本文.
シカの報道に対する 批判的考察ー報道に流されないでー

2024年05月26日

近年、シカによる農林業被害が深刻化していることが頻繁に報道されています。これらの報道内容には強いバイアスがかかっていることがほとんどです。その報道が動物を「駆除」するという国策を支え、強固にしています。

2024年5月4日のTBSテレビのニュース番組「NEWS23」では、「『この森、使いものになりますか?』深刻化するシカの食害 シカから森林を守るためには?共生するためには?」と題した報道がありました。この報道および記事では、シカとの共生に言及しつつも、シカのみが槍玉に上げられ、狩猟とジビエの振興を促す内容が偏った報道に基づいて伝えられていました。


「『この森、使いものになりますか?』

深刻化するシカの食害 シカから森林を守るためには?共生するためには?」

課題の指示.
本文は、2024年5月4日の「NEWS23」の報道をどのような点で批判していますか。本文に書かれている理由を一、二文で説明してください。

表示データ.
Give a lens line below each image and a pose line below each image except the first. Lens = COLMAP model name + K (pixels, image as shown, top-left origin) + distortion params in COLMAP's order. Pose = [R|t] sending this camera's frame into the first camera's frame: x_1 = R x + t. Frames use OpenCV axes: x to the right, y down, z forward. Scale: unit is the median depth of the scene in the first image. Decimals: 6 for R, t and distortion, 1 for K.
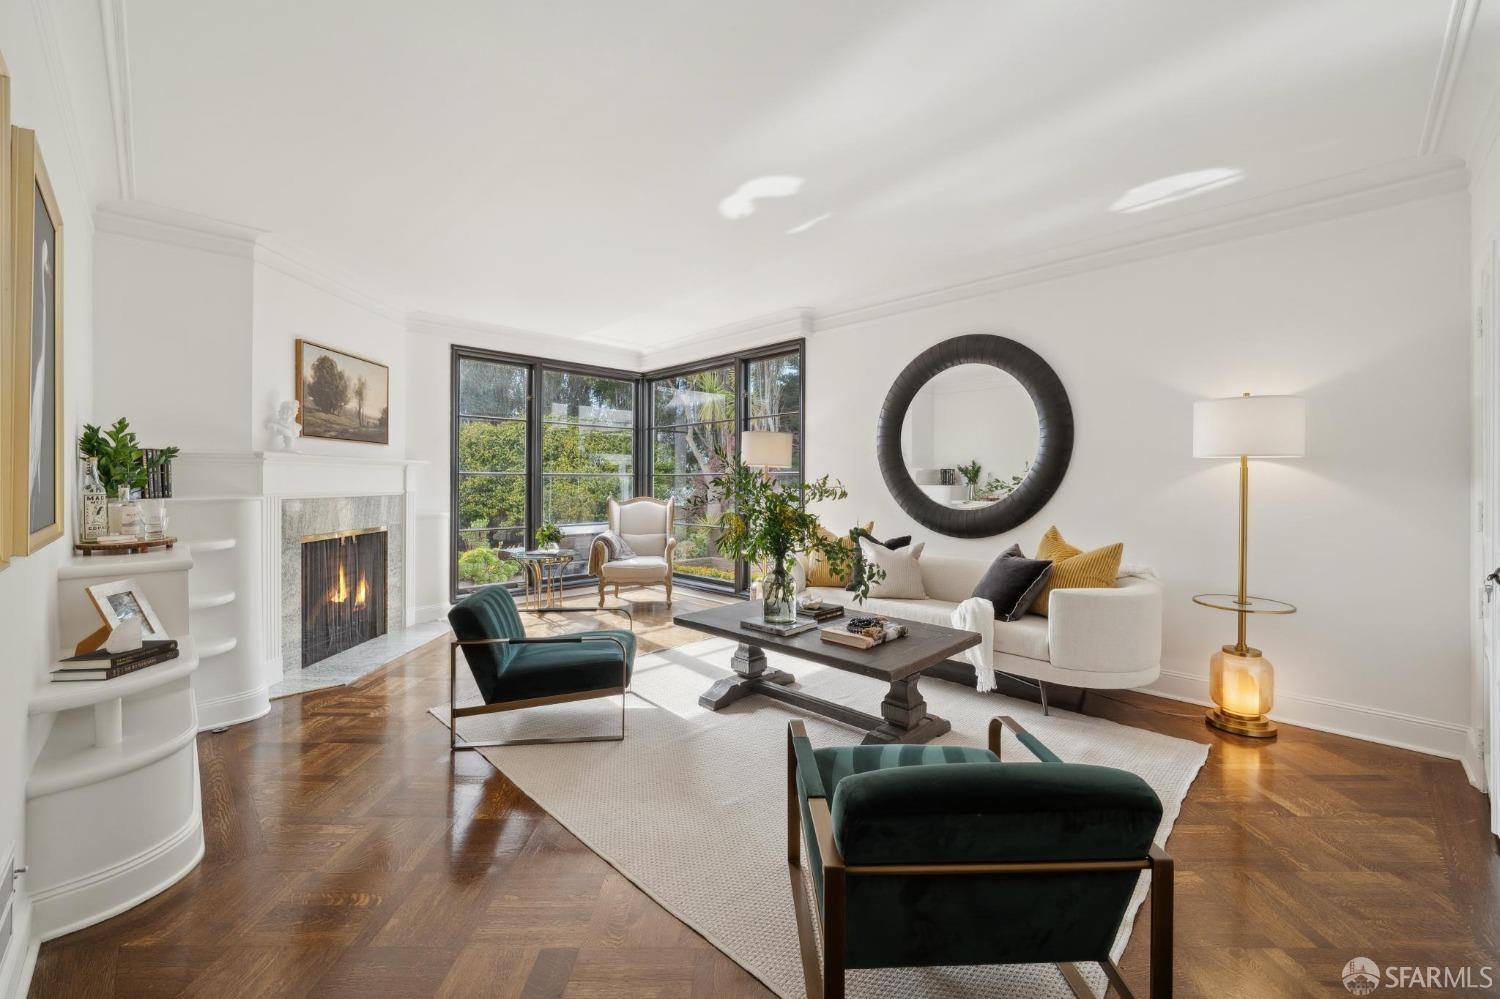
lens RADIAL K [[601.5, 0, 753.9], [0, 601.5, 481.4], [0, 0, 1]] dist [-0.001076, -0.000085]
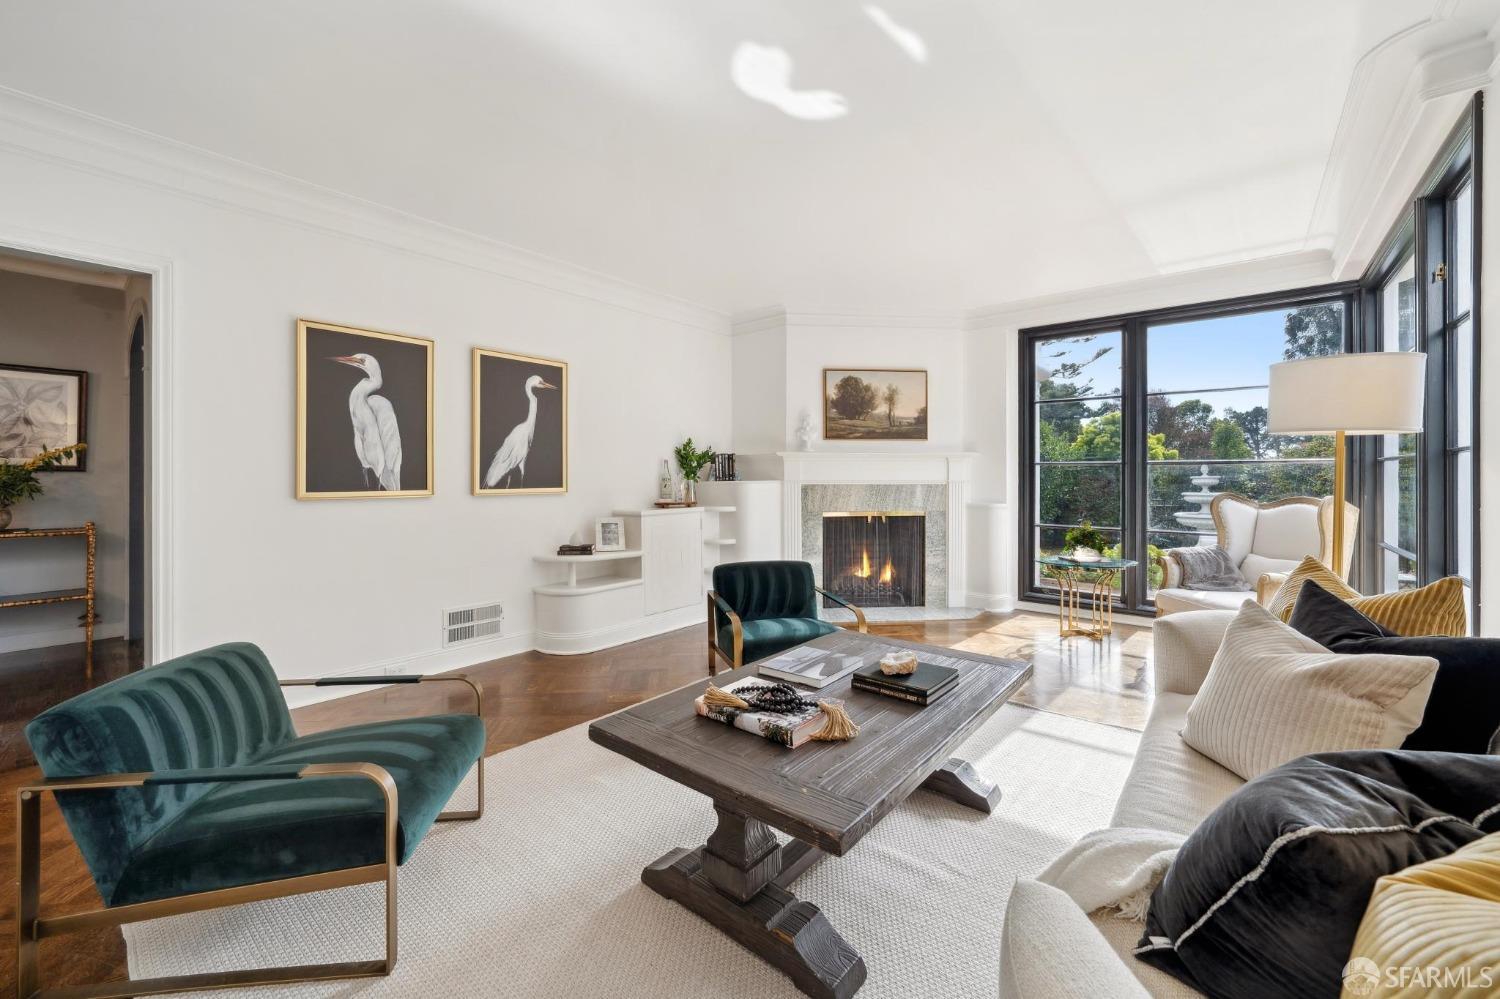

課題の解答.
その報道はシカとの共生に触れていながら、シカだけを槍玉に上げていました。そのうえ、偏った報道に基づいて狩猟とジビエの振興を促す内容を伝えていたからです。